The recent news of Facebook’s indiscriminate sharing of 50 million of its members’ personal data to an outside firm has not only led to public outcry but could cost the company $2-trillion in fines should the Federal Trade Commission choose to pursue the matter to its fullest extent. The matter of trust also extends beyond personal data: in EY’s 2016 Global Consumer Banking Survey, less than a third of respondents had complete trust that their banks were being transparent about fees and charges.

This is forcing companies to reconsider their role in building and maintaining trust with its customers. In any customer relationship, much is done based on implicit trust. A personal banking customer will enjoy a measure of familiarity that often provides them with some latitude – for example when applying for access to a new service or an overdraft facility – that can save them a lot of time and energy. Under GDPR and South Africa’s POPI act, this process is drastically complicated: banks may now be obliged to obtain permission to share customer data between different business units (for example because they are part of different legal entities and have not expressly received permission). A customer may now allow banks to use their personal data in risk scoring models, but prevent them from determining whether they qualify for private banking services.

What used to happen naturally within standard banking processes may be suddenly constrained by regulation, directly affecting the bank’s relationship with its customers, as well as its ability to upsell to existing customers.

The risk of compliance

Are we moving to an overly bureaucratic world where even the simplest action is subject to a string of onerous processes? Compliance officers are already embedded within every function in a typical financial services institution, as well as at management level. Often the reporting of risk processes sits outside formal line functions and end up going straight to the board. This can have a stifling effect on innovation, with potentially negative consequences for customer service.

A typical banking environment is already creaking under the weight of close to 100 acts, which makes it difficult to take the calculated risks needed to develop and launch innovative new banking products. Entire new industries could now emerge, focusing purely on the matter of compliance and associated litigation. GDPR already requires the services of Data Protection Officers, but the growing complexity of regulatory compliance could add a swathe of new job functions and disciplines. None of this points to the type of innovation that the modern titans of business are renowned for.

A three-step plan of action

So how must banks and other financial services firms respond? I would argue there are three main elements to successfully navigating the immediate impact of the new regulations:

Firstly, ensuring that the technologies you use to secure, manage and store personal data is sufficiently robust. Modern financial services providers have a wealth of customer data at their disposal, including unstructured data from non-traditional sources such as social media. The tools they use to process and safeguard this data needs to be able to withstand the threats posed by potential data breaches and malicious attacks.
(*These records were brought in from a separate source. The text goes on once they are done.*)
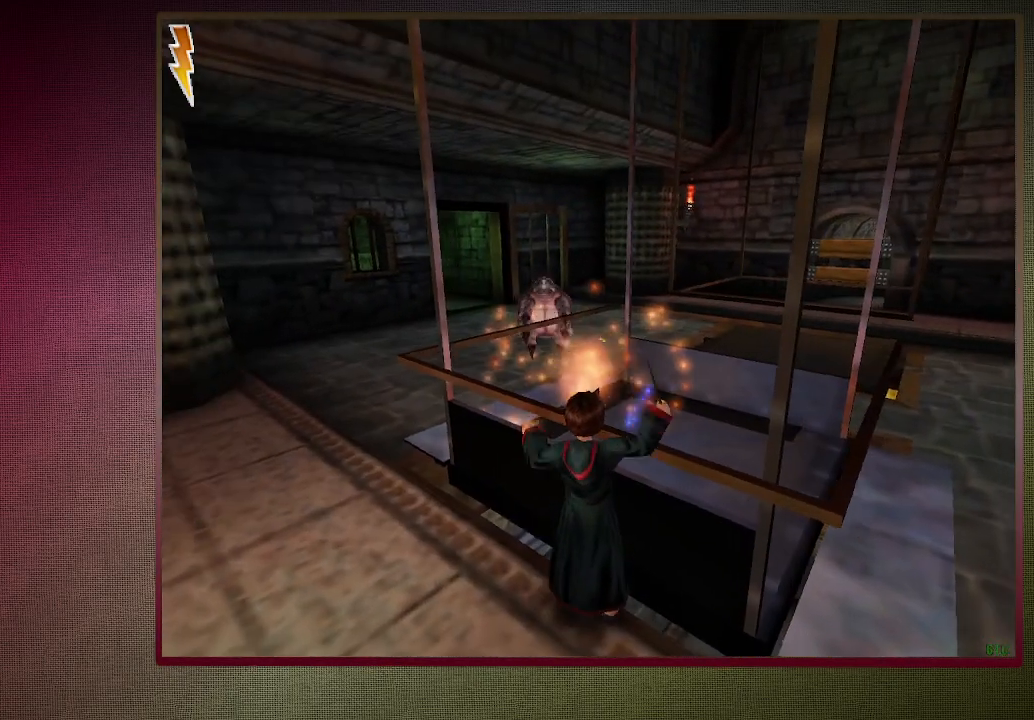
{"keys": ["space", "w"], "mouse": [], "events": [[67, "mouse_left", "up"], [150, "mouse_left", "down"], [250, "mouse_left", "up"], [350, "mouse_left", "down"], [450, "mouse_left", "up"], [450, "w", "down"]]}
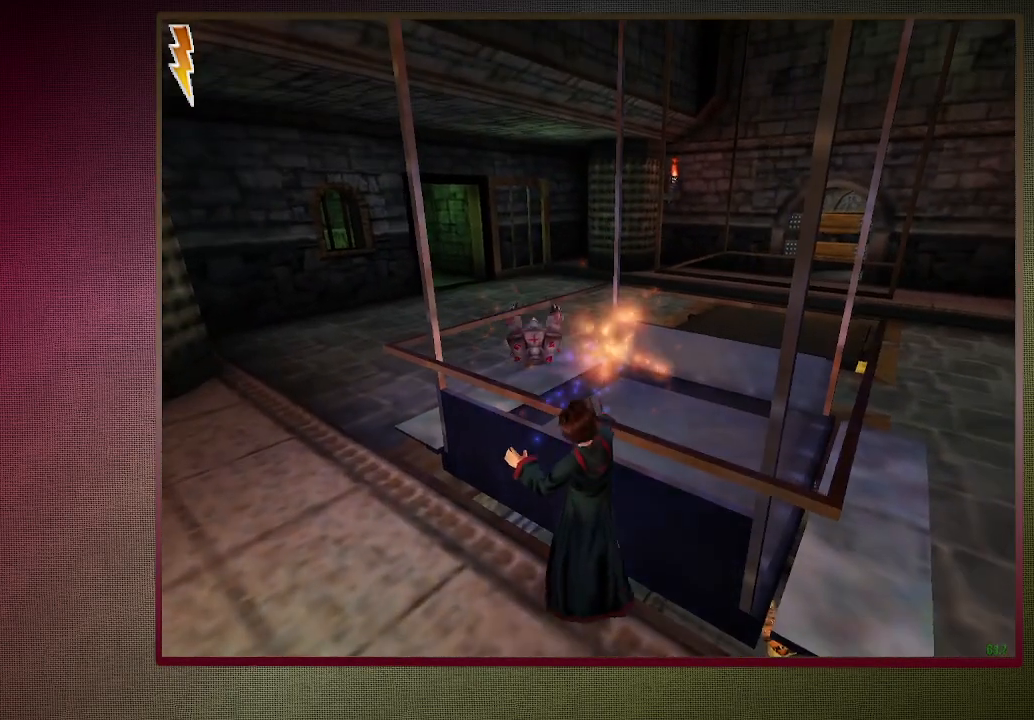
{"keys": ["space"], "mouse": [], "events": [[167, "mouse_left", "down"], [267, "mouse_left", "up"], [367, "mouse_left", "down"], [417, "w", "up"], [467, "mouse_left", "up"]]}
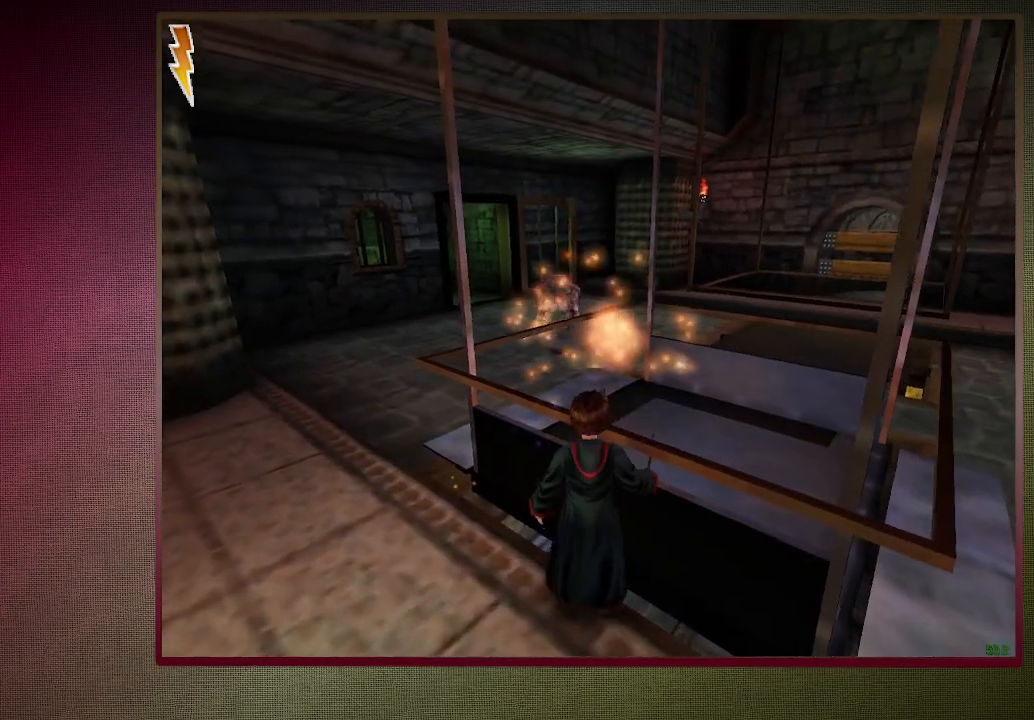
{"keys": ["a", "space", "w"], "mouse": [], "events": [[50, "mouse_left", "down"], [100, "a", "down"], [150, "mouse_left", "up"], [383, "w", "down"]]}
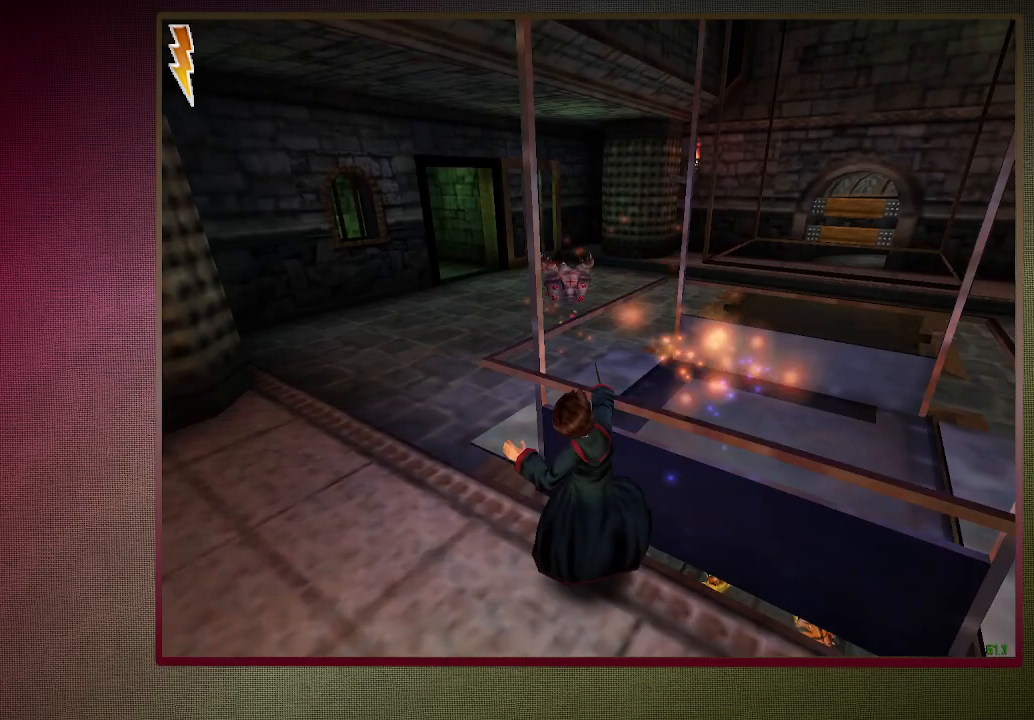
{"keys": ["a", "space", "w"], "mouse": [], "events": []}
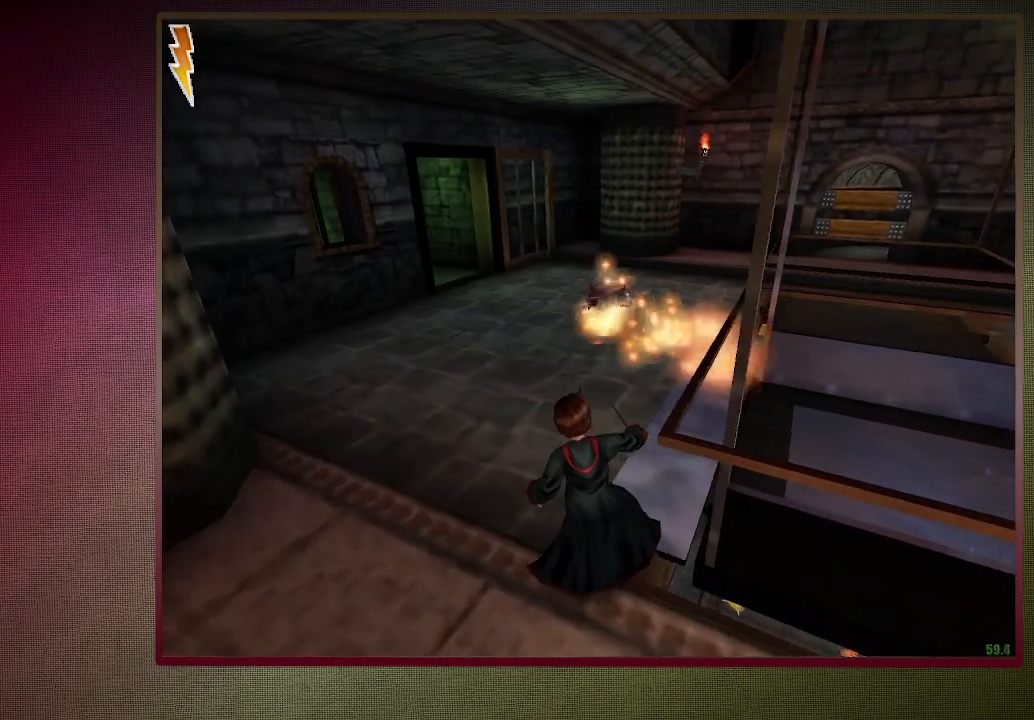
{"keys": ["d", "space", "w"], "mouse": [], "events": [[33, "a", "up"], [317, "d", "down"]]}
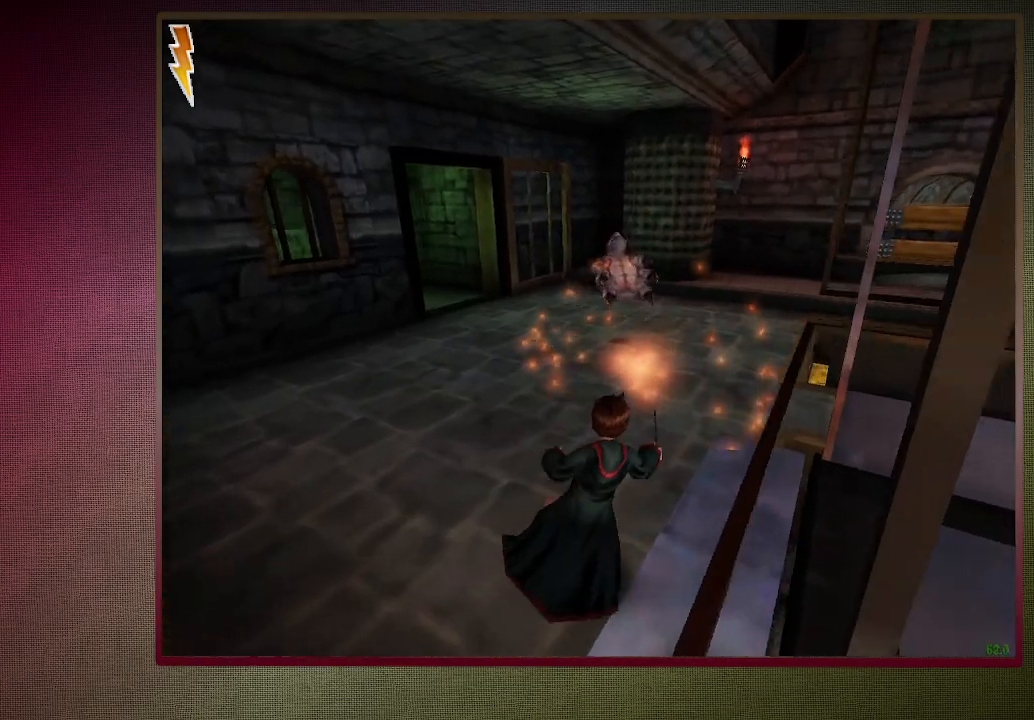
{"keys": ["d", "shift", "space", "w"], "mouse": [], "events": [[367, "shift", "down"]]}
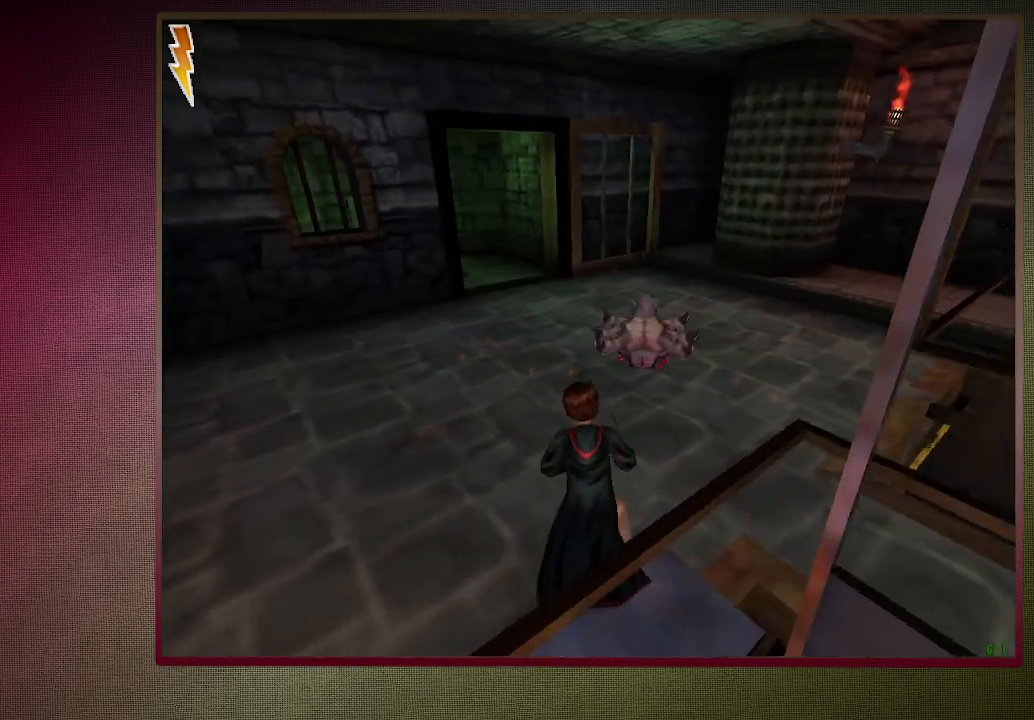
{"keys": ["d", "space"], "mouse": [], "events": [[200, "w", "up"], [250, "shift", "up"]]}
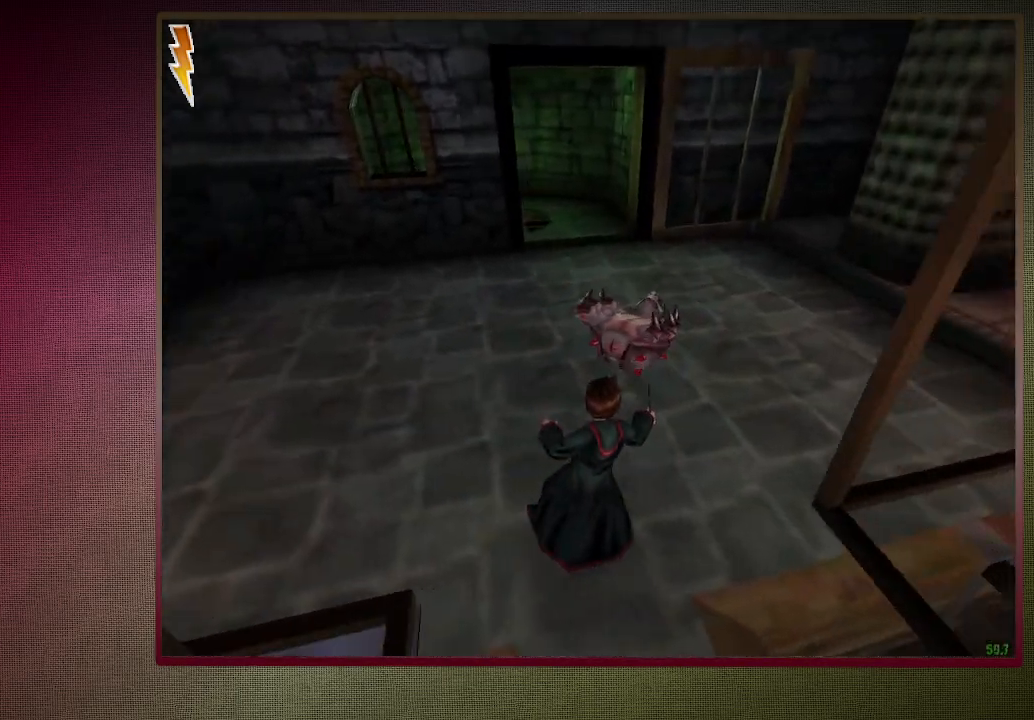
{"keys": ["space"], "mouse": ["left"], "events": [[33, "mouse_left", "down"], [183, "mouse_left", "up"], [217, "mouse_left", "down"], [283, "d", "up"], [367, "mouse_left", "up"], [417, "mouse_left", "down"]]}
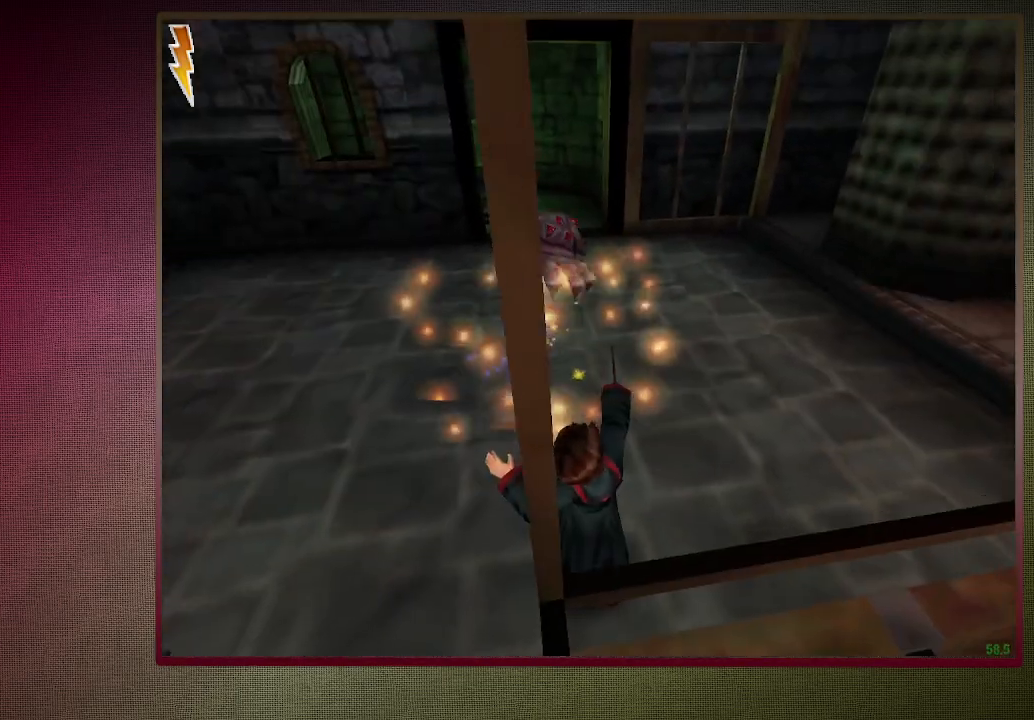
{"keys": ["space"], "mouse": [], "events": [[100, "mouse_left", "up"], [150, "mouse_left", "down"], [233, "mouse_left", "up"], [333, "mouse_left", "down"], [483, "mouse_left", "up"]]}
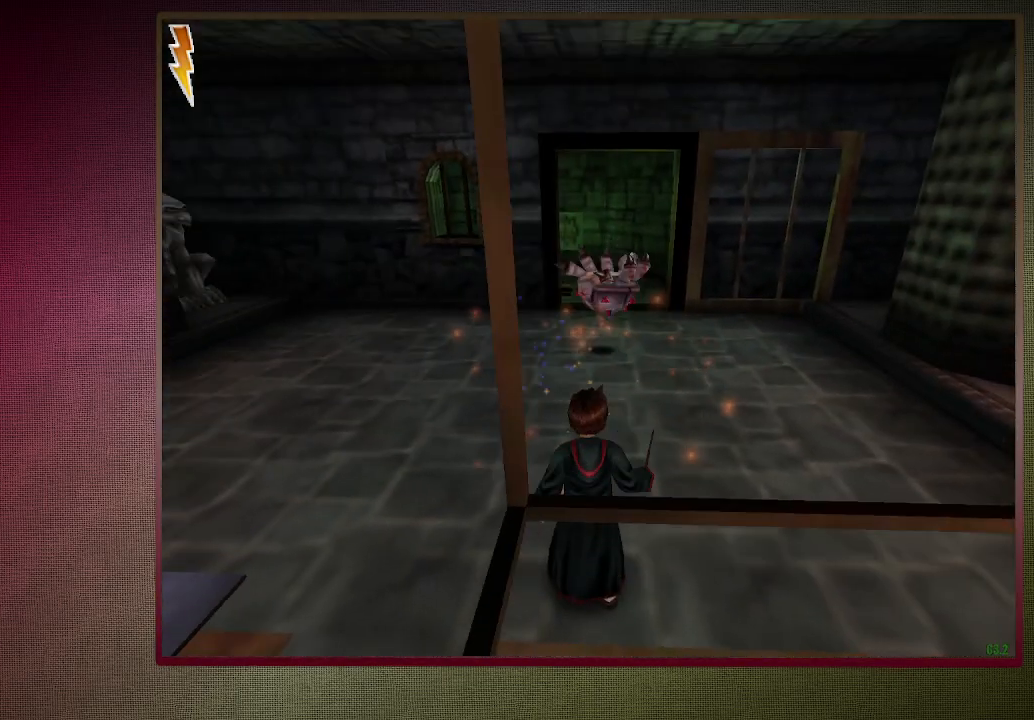
{"keys": ["a", "s", "space"], "mouse": ["left"], "events": [[17, "mouse_left", "down"], [150, "mouse_left", "up"], [250, "mouse_left", "down"], [350, "mouse_left", "up"], [450, "mouse_left", "down"], [450, "s", "down"], [500, "a", "down"]]}
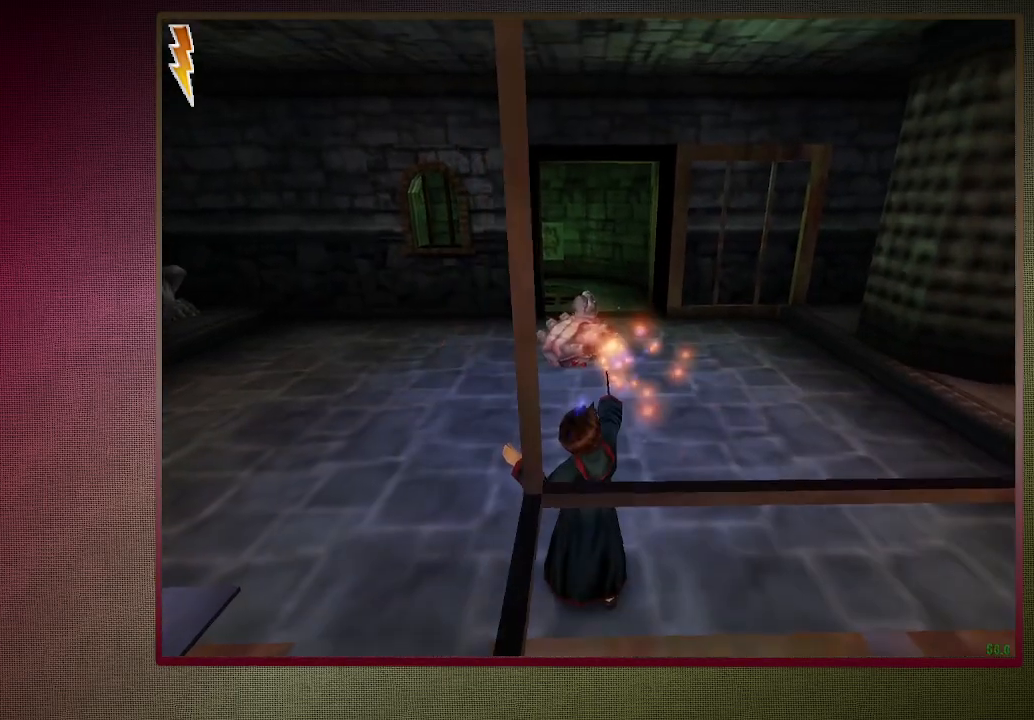
{"keys": ["s", "space"], "mouse": [], "events": [[83, "mouse_left", "up"], [133, "mouse_left", "down"], [317, "mouse_left", "up"], [367, "a", "up"], [367, "mouse_left", "down"], [500, "mouse_left", "up"]]}
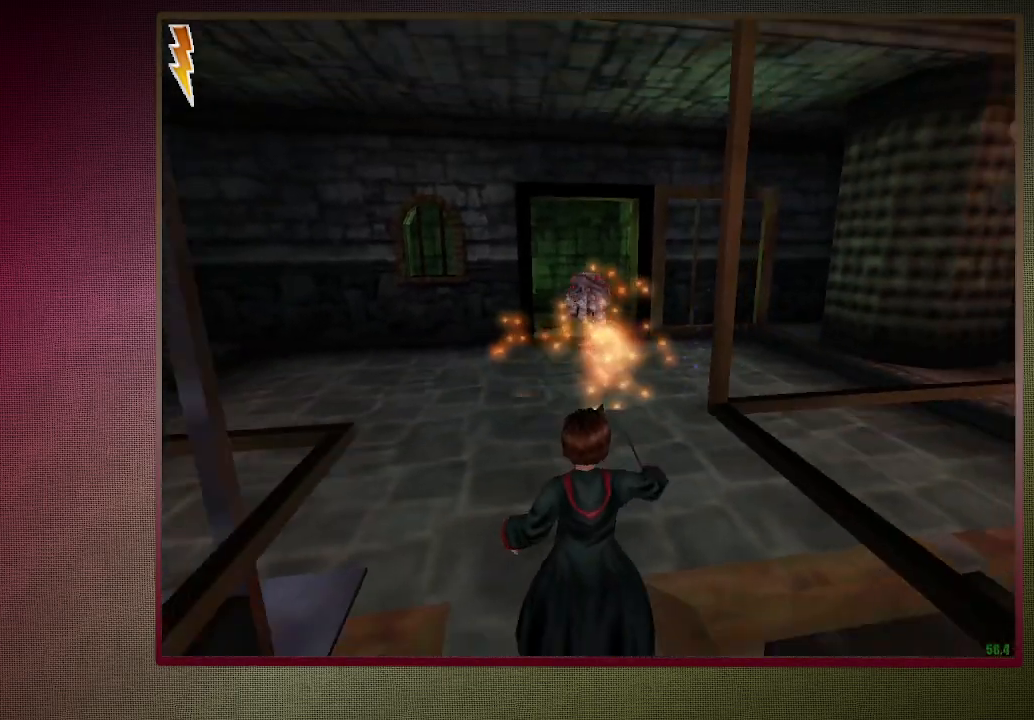
{"keys": ["s", "space"], "mouse": ["left"], "events": [[50, "mouse_left", "down"], [100, "s", "up"], [150, "s", "down"], [200, "mouse_left", "up"], [250, "mouse_left", "down"], [383, "mouse_left", "up"], [467, "mouse_left", "down"]]}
Secondly, rethinking the core organisational processes governing their interactions with customers. This includes the internal measures for setting terms and conditions, how customers are informed of their intention to use their data, and how risk is assessed. A customer applying for medical insurance will disclose deeply personal information about themselves to the insurance provider: it is imperative the insurer provides reassurance that the customer’s data will be treated respectfully and with discretion and with their express permission.

Thirdly, financial services firms need to define a core set of principles for how they treat customers and what constitutes fair treatment. This should be an extension of a broader organisational focus on treating customers fairly, and can go some way to repairing the trust deficit between the financial services industry and the customers they serve.